Education Secretary-nominee Betsy DeVos offered little clarification of her policy goals at Tuesday’s Senate confirmation hearing, but one thing is certain: The Michigan billionaire is in favor of school choice. She has backed charter schools and voucher programs in the past, though she is adamant that this position does not equate to being anti-public school. At the hearing, both Republican Senator Mike Enzi, who represents Wyoming, and Republican Senator Lisa Murkowski of Alaska, brought up the unique challenges rural states face in education structure and financing. Both spoke of the distance issues students in frontier areas combat to physically get to non-public schools, and Murkowski referenced her constituents who are concerned about what happens when “there is no way to get to an alternative option for your child.” This structural problem—further entrenched by the reality that there are simply fewer students to populate new schools that might open—presents a tangled web of unequal supply and demand for charter schools. The “choice” aspect of school choice is not always realistic.

I spoke to Karen Eppley, an associate professor in the Pennsylvania State University College of Education and the editor of the Journal in Rural Research and Education, about what DeVos’s goals for education mean for sparsely populated states. Our conversation has been lightly edited for length and clarity.

Hayley Glatter: What aspects of education in rural areas affect how a model favoring school choice would be implemented there?

Karen Eppley: School choice is really complicated in rural areas not only because of the distance and financial constraints that many rural families have, but also because rural schools tend to function as anchors in their communities. Rural citizens tend to be highly involved with their schools; the schools are often the social anchor of the community, and they provide services not available elsewhere, like sports, summer lunch programs, night classes, and food pantries. They also tend to be major employers. Because so many families are so heavily involved in their community schools and have these social ties, the decision to withdraw their children and take them elsewhere—whether to a charter or a private school—has effects beyond just the daily school attendance.

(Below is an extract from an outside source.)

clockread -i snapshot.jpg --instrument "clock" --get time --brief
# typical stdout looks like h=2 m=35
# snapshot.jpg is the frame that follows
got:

Glatter: Currently, how does school choice operate in these rural areas?

Eppley: Rural charter schools make up about 16 percent of all charter schools nationwide, and a report showed this number is growing. A good portion of those charter schools were formed in response to school closures and consolidations. So whereas more urban and suburban charters tend to be run by management companies such as KIPP or Edison Learning, rural charter schools are different because they are often—but not always—run by community members. A lot of times, if the district wants to close a school, a group of community members will come in and say, “Okay, close the school, but we’re going to make this charter school in place of the former district school.”

Glatter: You mentioned the important community-building functions of rural schools, so how would moving toward a model favoring school choice as Betsy DeVos supports affect public schools in rural areas?

Eppley: There can be a lot of social implications. For example, if you’re a small school and you can barely field a football team, or you can barely field a basketball team, or you don’t have enough students to do, say, mock trial, when you pull those students out, then students who have remained in the host school are at a disadvantage as well. But more often, the reasoning that you’re going to hear has to do with the finances of it. In the U.S., of the states that have charter-school law—and not all of them do—[some] require the sending school to pay for transportation to the charter school. Not to the private school, but to the charter school. So that is an enormous financial drain on the sending school in addition to the per capita [dollars] that these students [send] the charter schools. So it can be financially devastating to schools that are already operating on the proverbial shoestring.

Glatter: Do you see any rural-specific benefits a charter-school model might be able to offer?

Eppley: The main benefit that I can see, and this is particularly true in Pennsylvania, is that often these rural charter schools are formed in response to school closures and consolidations. So, for example, I’m thinking of a particular school in Pennsylvania where the host district said it would close one of the elementary schools and the high school and consolidate with a district 45 minutes away. So what happened was parents opened a K-12 charter in response to that closure to keep that school in that community.